---- TEXTE DE L'EXERCICE

Intervention de Fabrice Gzil

Commission des affaires sociales — Réunion du 5 mai 2021 à 9h00
Gestion de la crise sanitaire — Accès des proches aux établissements pendant la crise sanitaire

Fabrice Gzil, Inserm / Université Paris Saclay, membre du Comité consultatif national d'éthique :

responsable du pôle réseaux et observatoire à l'espace de réflexion éthique d'Île-de-France, chercheur associé en éthique et épistémologie au CESP, Inserm / Université Paris Saclay, membre du Comité consultatif national d'éthique. - J'aborderai le sujet d'un point de vue éthique, en restituant la question de la visite des familles en fonction du sens, de la visée de ces pratiques et des valeurs qui les sous-tendent. Je m'appuierai notamment sur une enquête réalisée auprès de 1 800 professionnels d'Ehpad conduite dans le cadre d'une mission qui m'a été confiée par Brigitte Bourguignon, ministre déléguée à l'autonomie.

--------

## CONSIGNES:
- A) Traduisez en anglais cette phrase du texte de l'exercice : « J'aborderai le sujet d'un point de vue éthique, en restituant la question de la visite des familles en fonction du sens, de la visée de ces pratiques et des valeurs qui les sous-tendent. »
- B) Résumez le texte de l'exercice en deux phrases.
- C) Répondez à ces questions d'après le texte de l'exercice :
(i) À quelle date et à quelle heure la réunion de la commission a-t-elle eu lieu ?
(ii) Auprès de combien de professionnels d'Ehpad l'enquête a-t-elle été réalisée ?
(iii) Qui a confié la mission à Fabrice Gzil ?

---- INFORMATIONS FOURNIES

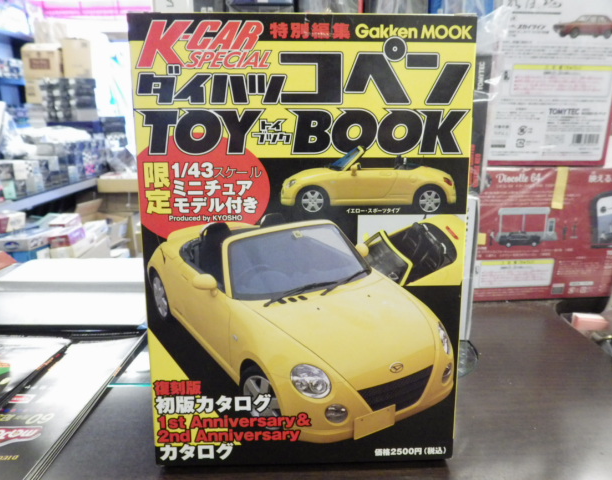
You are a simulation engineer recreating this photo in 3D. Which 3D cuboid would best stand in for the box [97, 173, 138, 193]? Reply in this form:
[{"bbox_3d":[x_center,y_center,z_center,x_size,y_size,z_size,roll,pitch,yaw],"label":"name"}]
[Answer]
[{"bbox_3d":[-1.300,-0.423,3.445,0.370,0.100,0.320,0,12,0],"label":"box"}]

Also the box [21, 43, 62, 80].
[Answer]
[{"bbox_3d":[-1.966,-1.349,3.561,0.270,0.255,0.270,-1,13,-3],"label":"box"}]

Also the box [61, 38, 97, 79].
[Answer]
[{"bbox_3d":[-1.732,-1.380,3.563,0.215,0.285,0.250,-3,13,-14],"label":"box"}]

--------

## RÉPONSES FOURNIES:
- A) I will approach the subject from an ethical point of view, by placing the question of family visits in relation to the meaning and the aim of these practices and the values that underlie them.

- B) Lors de la réunion de la commission des affaires sociales du 5 mai 2021 sur l'accès des proches aux établissements pendant la crise sanitaire, Fabrice Gzil, membre du Comité consultatif national d'éthique, annonce qu'il traitera la question des visites des familles d'un point de vue éthique. Il s'appuiera notamment sur une enquête menée auprès de 1 800 professionnels d'Ehpad, dans le cadre d'une mission confiée par Brigitte Bourguignon, ministre déléguée à l'autonomie.

- C)
(i) Le 5 mai 2021 à 9h00.
(ii) Auprès de 1 800 professionnels.
(iii) Brigitte Bourguignon, ministre déléguée à l'autonomie.